# DOCUMENT SECTION:
Pseudomonas doesn’t mind a dunking

A new study explains Pseudomonas aeruginosa’s strong resistance to osmotic down-shock.

Abstract

A new study explains Pseudomonas aeruginosa’s strong resistance to osmotic down-shock.

Water is the stuff of life, but cells must carefully manage their water content when environmental changes alter the osmotic pressure driving water into or out of the cell. In their paper published this month in JGP, Çetiner et al. compare the resilience of two bacteria, Escherichia coli and Pseudomonas aeruginosa, to osmotic shifts (1).

First author Uğur Çetiner (left) and colleagues working in the laboratory of Sergei Sukharev (right) explain the comparative robustness of P. aeruginosa (PA) and E. coli (EC) to osmotic down-shocks. Photo courtesy of the authors.

The sudden addition of water to the environment, such as during a rainstorm, causes an osmotic down-shock that drives water into a cell and threatens to burst it. To guard against water loss in high-osmolarity environments and to cope with down-shock threats, bacteria stockpile small osmolytes that can be released to reduce the tendency of water to enter the cell. The gut bacterium E. coli releases osmolytes through mechanosensitive channels (MSCs), which open after water flows into the cell and stretches the cell membrane. MSCs fall into two groups: MscS, which open at low to intermediate levels of membrane tension to pass modest amounts of osmolytes (2); and MscL, large-conductance channels that open at higher tension levels (3). Mutated E. coli lacking both channel types are extremely fragile to osmotic down-shocks (2).

“The peptidoglycan layer around the bacterial cells, the cell wall, is totally insufficient to provide osmotic protection. The channels are much more important; they extend the bacterium’s range of osmotic tolerance approximately three times,” observes Sergei Sukharev, Professor of Biology at the University of Maryland.

Sukharev wondered whether other types of bacteria handle osmotic shocks similarly to E. coli. Led by graduate student Uğur Çetiner, Sukharev’s group investigated the osmotic tolerance of P. aeruginosa, a soil bacterium that acts as an opportunistic pathogen in people. The researchers found that P. aeruginosa can survive larger osmotic shocks than E. coli.

What explains P. aeruginosa’s relative ruggedness? Çetiner et al. theorized that the bacteria differ in their rate of osmolyte release, so they perfected an optical technique to measure this process.

“When osmolytes are released from the cell, the refractive index inside drops,” causing a decline in light scattering by bacteria in solution, notes Sukharev. These experiments showed that P. aeruginosa releases osmolytes more rapidly than E.coli and that this response only saturates at larger down-shocks.

[Stored entries]
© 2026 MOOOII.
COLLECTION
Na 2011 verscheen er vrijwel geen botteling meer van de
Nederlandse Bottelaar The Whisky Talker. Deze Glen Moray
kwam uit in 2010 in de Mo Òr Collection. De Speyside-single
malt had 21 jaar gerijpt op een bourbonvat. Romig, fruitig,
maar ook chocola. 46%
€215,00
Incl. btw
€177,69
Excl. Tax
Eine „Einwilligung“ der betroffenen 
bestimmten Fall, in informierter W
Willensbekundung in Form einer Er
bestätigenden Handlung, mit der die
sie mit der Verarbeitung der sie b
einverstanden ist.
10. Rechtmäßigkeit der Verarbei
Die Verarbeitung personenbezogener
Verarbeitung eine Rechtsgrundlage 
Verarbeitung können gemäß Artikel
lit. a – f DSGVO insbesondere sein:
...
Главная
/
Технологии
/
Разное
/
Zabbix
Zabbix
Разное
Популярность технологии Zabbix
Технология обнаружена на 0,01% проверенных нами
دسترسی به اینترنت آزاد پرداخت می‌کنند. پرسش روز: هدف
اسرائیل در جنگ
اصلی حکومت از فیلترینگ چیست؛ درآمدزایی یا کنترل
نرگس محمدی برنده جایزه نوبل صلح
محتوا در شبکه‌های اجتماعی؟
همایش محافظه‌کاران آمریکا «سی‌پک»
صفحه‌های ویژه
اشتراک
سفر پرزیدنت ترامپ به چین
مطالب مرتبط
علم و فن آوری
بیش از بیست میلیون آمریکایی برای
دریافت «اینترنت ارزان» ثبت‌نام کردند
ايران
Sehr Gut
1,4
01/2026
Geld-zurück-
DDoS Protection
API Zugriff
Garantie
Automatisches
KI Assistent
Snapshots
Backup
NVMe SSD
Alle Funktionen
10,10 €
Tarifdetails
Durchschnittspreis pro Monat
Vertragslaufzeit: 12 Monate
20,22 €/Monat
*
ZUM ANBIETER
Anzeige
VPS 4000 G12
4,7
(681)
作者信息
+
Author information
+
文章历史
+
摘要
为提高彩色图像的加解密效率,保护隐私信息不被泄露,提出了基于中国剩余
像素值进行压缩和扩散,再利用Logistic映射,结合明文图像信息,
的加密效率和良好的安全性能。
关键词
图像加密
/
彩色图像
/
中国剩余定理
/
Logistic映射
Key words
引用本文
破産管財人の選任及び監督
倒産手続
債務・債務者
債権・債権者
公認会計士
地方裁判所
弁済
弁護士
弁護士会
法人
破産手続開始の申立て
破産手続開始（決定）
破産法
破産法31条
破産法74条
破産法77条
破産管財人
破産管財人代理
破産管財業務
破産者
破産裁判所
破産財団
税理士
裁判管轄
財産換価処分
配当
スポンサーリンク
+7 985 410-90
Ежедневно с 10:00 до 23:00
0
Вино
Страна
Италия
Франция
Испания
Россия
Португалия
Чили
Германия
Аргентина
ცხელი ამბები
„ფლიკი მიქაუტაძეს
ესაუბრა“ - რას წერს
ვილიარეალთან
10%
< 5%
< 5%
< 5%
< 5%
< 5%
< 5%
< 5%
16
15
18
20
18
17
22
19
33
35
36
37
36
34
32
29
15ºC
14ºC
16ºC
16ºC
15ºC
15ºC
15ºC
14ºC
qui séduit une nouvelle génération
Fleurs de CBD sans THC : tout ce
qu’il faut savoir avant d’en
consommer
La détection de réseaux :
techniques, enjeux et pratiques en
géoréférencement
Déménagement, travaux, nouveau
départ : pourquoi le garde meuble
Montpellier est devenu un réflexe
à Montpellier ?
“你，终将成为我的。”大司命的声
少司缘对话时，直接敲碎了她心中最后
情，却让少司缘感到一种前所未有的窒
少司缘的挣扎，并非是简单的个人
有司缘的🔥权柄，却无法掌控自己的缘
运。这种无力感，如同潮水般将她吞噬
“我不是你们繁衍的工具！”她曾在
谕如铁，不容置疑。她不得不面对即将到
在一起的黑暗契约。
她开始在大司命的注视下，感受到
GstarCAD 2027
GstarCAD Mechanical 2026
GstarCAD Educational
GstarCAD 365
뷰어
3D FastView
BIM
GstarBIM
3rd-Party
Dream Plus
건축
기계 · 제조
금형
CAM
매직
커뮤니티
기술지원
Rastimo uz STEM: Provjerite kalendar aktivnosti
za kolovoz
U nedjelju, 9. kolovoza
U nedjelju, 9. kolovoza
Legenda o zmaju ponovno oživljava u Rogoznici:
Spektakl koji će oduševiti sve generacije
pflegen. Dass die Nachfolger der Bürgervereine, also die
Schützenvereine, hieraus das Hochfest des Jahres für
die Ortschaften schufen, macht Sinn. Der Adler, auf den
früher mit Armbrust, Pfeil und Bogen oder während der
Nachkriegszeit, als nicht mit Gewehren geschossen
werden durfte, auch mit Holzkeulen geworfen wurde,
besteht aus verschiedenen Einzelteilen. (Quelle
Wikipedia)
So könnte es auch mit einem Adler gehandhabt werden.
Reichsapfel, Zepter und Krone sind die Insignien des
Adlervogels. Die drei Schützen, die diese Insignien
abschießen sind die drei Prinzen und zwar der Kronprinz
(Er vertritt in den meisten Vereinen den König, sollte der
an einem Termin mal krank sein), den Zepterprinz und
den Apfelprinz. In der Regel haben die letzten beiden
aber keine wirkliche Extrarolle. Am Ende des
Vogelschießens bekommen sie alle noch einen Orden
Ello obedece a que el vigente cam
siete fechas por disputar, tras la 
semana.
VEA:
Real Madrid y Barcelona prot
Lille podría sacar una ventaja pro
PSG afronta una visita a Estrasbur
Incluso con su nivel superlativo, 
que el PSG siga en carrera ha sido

# ASSIGNMENT A:
According to Sukharev in the article on Pseudomonas and osmotic down-shock, by about how much do mechanosensitive channels extend the bacterium's range of osmotic tolerance?
# ASSIGNMENT B:
Carry the article on Pseudomonas and osmotic down-shock forward from its last sentence.

# EXERCISE ANSWER A:
Approximately three times.

# EXERCISE ANSWER B:
“The cell wall is totally insufficient to provide osmotic protection.”

These differences could be explained by differential composition of cell membrane MSCs in the two bacteria. Patch-clamp recordings showed that P. aeruginosa has both MscS-type and MscL-type channels, but has a greater membrane density of MscL-type channels than does E. coli. Furthermore, comparison of genetic databases predicted that P. aeruginosa possesses two MscS-type and one MscL-type channel. To investigate the behavior of these channels, the researchers cloned them and expressed them in an E. coli strain lacking its own MSCs. The P. aeruginosa variants behaved similarly to their E. coli counterparts, although the MscL channel had a lower conductance than the E. coli version, and the P. aeruginosa MscS channels were more likely than their E. coli counterparts to inactivate after prolonged moderate membrane tension.

“This is an important termination step,” explains Sukharev, because although MscL channels can effect strong osmolyte release, they do not undergo inactivation. Therefore, MscS channels limit osmolyte loss by keeping membrane tension below MscL’s activation threshold, then inactivating to seal the membrane. Amino acid sequence alignments of P. aeruginosa MSCs, based on earlier studies of channel structures (4–6), supported this conclusion.

Compared with E. coli, the different characteristics of P. aeruginosa MSCs, combined with its smaller size, rounder shape, and a cell membrane that’s relatively impermeable to water, may explain its heightened resiliency to osmotic shock. This comparative study therefore opens a window to understanding bacterial strategies for managing osmotic down-shocks. Now, Sukharev’s group is working to characterize the osmotic adaptations of other pathogenic bacteria and to determine what osmolytes bacteria use to counter osmotic down-shock.